Este cementerio daba sepultura en bóvedas de familia, lo cual ha quedado confirmado cuando en el año 1996 se llevó a cabo una excavación arqueológica en el patio de la parroquia, lugar donde estuvo ubicado el cementerio al que hacemos referencia, y en el que se halló una de las bóvedas mandadas a construir por sus vecinos, así como fragmentos de materiales diversos correspondientes al siglo xix, que si bien no pertenecen al culto funerario, son objetos característicos de la época y otros que pudieran relacionarse con el uso de ataúdes aún cuando haya ausencia del uso de mortajas, fragmentos de tapa de bóveda y restos de material osteológico, el cual permitirá profundizar en el conocimiento de la población y definir aspectos somáticos y patológicos, así como características físico-antropológicas de los individuos inhumados y sus costumbres funerarias.
Como consecuencia de las epidemias que se producían en la Isla y el número elevado de fallecidos que éstas ocasionaban, el incremento progresivo de la población y la limitada extensión de los cementerios existentes en aquel momento, incapaces de cubrir las necesidades de las parroquias, el obispo Fleix y Solans nuevamente tuvo que dar solución a tal situación, emitiendo la Circular número 57 del 26 de julio de 1855,5 relativa a la construcción, traslado o ampliación de los cementerios de las iglesias de su diócesis. La Junta Parroquial de Jesús del Monte consideró que el terreno que reunía las condiciones para la creación del nuevo cementerio correspondió a la finca que en esa feligresía poseía el señor don Agustín Morales y Sotolongo, Marqués de la Real Campiña, el cual cedió la cantidad de 4 mil varas cuadradas planas.

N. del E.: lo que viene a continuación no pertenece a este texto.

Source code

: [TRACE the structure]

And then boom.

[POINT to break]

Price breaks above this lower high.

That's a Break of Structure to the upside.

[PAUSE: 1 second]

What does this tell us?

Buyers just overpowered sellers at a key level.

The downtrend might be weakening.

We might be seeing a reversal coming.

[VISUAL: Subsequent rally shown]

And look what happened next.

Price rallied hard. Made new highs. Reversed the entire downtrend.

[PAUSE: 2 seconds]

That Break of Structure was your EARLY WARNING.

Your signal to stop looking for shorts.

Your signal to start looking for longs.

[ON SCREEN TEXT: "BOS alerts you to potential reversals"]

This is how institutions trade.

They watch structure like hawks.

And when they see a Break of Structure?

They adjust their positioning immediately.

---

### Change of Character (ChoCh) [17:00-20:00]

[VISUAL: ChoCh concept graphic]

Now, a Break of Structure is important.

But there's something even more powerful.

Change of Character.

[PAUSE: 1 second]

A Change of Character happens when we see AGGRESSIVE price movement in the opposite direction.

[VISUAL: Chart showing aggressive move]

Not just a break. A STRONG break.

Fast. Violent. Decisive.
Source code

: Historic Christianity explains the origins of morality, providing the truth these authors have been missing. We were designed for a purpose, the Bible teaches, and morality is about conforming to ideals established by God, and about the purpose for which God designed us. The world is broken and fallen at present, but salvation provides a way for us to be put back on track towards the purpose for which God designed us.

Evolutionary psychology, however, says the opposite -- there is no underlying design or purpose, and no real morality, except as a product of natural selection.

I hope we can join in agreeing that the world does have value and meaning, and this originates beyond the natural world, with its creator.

Dicho camposanto beneficiaría también a la barriada del Cerro, cuyo cementerio de igual modo tuvo que ser trasladado de lugar por su mal estado y los olores que de él emanaban durante la noche, ya que en el mismo los enterramientos se practicaban directamente en el terreno. Este nuevo cementerio nunca se llegó a construir, a pesar de lo populoso de su vecindario y lo sumamente distante a que se encontraba del Cementerio general de La Habana. Este último, al que comúnmente se le llamó “Cementerio de Espada” por su benemérito fundador, resultó insuficiente al igual que el de Atarés para registrar las inhumaciones que a diario se producían en la capital y sus alrededores.
Se requería entonces un nuevo campo santo para esta ciudad, de ahí que se le prestara mayor atención a la solución de este problema general y no a la de sus barrios en particular, que a la postre terminarían por ceder su lugar a un recinto de mayores y mejores posibilidades que acogiera en su seno no sólo a la población local sino a la de toda la ciudad. Los enterramientos en las bóvedas de Jesús del Monte continuaron aunque de manera muy esporádica hasta 1878, siendo uno de los últimos inhumados,Guillermo López y Gómez, el 3 de junio de 1878.
Al mismo tiempo se daba sepultura con cierta regularidad en los nichos del Cementerio de Espada y se iniciaban más asiduamente las inhumaciones en el entonces ya terminado Cementerio Colón, que quedó como necrópolis oficial de la ciudad y sus barrios.